- _What to work on_:
1. Translate this sentence from the Prime Now text into Spanish: "In addition to delivery, grocery pickup is also available in some markets."
2. In the Prime Now text, duplicate word for word the passage that opens with the words containing "In February 2018, Prime" and ends with "of the world.".

Text shown: Begin

In a May 2016, survey conducted by Cowen & Co., approximately one in four Amazon Prime users had used Prime Now.

== Overview ==
Users can order groceries from local retailers to be delivered by independent contractors, similar to Instacart. Participants in the program include Whole Foods Market, Amazon Fresh, and local partners such as Uwajimaya. Sprouts Farmers Market was a former participant, ending its partnership after Amazon's acquisition of Whole Foods. To eliminate packaging waste, items are placed in paper bags for delivery and taken out of insulated bags at the time of delivery to be reused.

In February 2018, Prime Now began adding the ability to place orders from Whole Foods Market stores in the service area. As of April 2018, the service was live in 10 markets.

In addition to delivery, grocery pickup is also available in some markets.

=== Areas served ===
Prime Now is available in most major metropolitan areas of the United States and United Kingdom, and in select markets in the rest of the world.

In December 2014, Prime Now first launched in parts of New York City, by Stephenie Landry, an Amazon vice president who also heads up AmazonFresh and the now defunct Amazon Restaurants. The Prime Now service allows members to have products delivered to them within one hour for a fee of $7.99, or within two hours for no additional fee. As of 2014, 25,000 daily essential products were available through the service.

In February 2015, the service was extended to include all of Manhattan. By mid-2016, it had been expanded in the United States to include parts of Chicago, Miami, Baltimore, Seattle, Dallas, Atlanta, Austin, Nashville, Portland, San Antonio, and Tampa. It has also expanded to certain cities in the United Kingdom, including London, Birmingham, Newcastle, Manchester, and Liverpool. Other cities around the world with Prime Now include Rome, Milan, Munich, Berlin, Paris, Barcelona, Madrid, Valencia, Tokyo, Osaka, Kawasaki, Yokohama, and Singapore.

Amazon launched its 2-hour grocery delivery service, Amazon Now, in India in February 2016 in Bangalore. The service spread to Delhi, Mumbai, and Hyderabad the same year. Available only as an app on Android and iOS devices, the service was re-branded as Prime Now in May 2018. Apart from tying up with local hypermarkets and supermarkets like Big Bazaar and More, Amazon has also set up its own fulfillment centers in these cities to meet consumer demand.

=== Amazon Restaurants ===
Amazon Restaurants was an online food ordering service available in 20 metro areas throughout the United States. In January 2018, the service had 7,601 restaurants, which offered delivery through the Prime Now service. In addition to independent restaurants, the service offered delivery from chains such as Red Robin, Applebee's, Olive Garden, and P.F. Chang's. Amazon Restaurants was available on the Prime Now mobile app and on Amazon's website. One-hour delivery was free once users meet a certain spending amount, determined by the restaurant. In November 2018, Amazon announced plans to withdraw from the United Kingdom market, citing an over-saturation of the market by competitors. In June 2019, Amazon shut down the service in remaining markets. It has not withdrawn from the restaurant delivery business entirely: in May 2019 Amazon announced its investment in the UK-based restaurant delivery service Deliveroo.

Text shown: End
Data records: Begin

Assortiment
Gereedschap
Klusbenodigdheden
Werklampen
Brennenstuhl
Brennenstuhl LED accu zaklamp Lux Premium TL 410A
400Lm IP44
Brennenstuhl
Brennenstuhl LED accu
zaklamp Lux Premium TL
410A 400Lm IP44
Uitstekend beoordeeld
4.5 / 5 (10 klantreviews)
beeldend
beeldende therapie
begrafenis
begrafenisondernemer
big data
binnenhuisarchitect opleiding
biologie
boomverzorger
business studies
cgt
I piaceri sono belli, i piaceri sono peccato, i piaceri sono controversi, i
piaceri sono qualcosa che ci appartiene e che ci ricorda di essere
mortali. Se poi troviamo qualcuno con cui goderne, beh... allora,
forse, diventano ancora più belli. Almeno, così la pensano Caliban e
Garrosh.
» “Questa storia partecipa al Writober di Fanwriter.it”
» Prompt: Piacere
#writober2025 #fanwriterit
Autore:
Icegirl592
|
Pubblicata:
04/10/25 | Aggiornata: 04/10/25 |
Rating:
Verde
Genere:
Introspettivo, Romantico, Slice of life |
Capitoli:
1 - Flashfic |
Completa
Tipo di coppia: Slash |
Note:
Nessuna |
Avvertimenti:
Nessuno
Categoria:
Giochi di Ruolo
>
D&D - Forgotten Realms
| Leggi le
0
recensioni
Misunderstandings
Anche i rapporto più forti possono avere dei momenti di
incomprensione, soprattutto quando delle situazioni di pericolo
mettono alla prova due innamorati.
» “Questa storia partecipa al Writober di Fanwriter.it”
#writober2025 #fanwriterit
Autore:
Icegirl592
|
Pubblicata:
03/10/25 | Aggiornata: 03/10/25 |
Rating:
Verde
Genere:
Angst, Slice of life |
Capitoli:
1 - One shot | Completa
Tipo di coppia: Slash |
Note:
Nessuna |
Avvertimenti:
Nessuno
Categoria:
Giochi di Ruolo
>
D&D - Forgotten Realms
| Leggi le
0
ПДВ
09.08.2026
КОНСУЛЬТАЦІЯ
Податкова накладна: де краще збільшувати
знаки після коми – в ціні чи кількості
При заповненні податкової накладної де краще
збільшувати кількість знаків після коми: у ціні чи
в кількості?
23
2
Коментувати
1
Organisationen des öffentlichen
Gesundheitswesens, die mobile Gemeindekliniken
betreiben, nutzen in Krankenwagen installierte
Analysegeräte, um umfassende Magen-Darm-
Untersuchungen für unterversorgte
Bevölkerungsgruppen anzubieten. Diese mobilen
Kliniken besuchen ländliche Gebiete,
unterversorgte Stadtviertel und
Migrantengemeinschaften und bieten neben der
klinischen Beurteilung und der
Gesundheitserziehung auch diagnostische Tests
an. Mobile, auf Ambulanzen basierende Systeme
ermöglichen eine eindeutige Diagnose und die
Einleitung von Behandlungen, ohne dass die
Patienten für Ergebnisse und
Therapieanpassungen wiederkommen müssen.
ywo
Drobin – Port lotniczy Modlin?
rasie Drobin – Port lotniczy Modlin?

Data records: End

- _Solved problems_:
1. Además de la entrega a domicilio, la recogida de comestibles también está disponible en algunos mercados.

2.
In February 2018, Prime Now began adding the ability to place orders from Whole Foods Market stores in the service area. As of April 2018, the service was live in 10 markets.

In addition to delivery, grocery pickup is also available in some markets.

=== Areas served ===
Prime Now is available in most major metropolitan areas of the United States and United Kingdom, and in select markets in the rest of the world.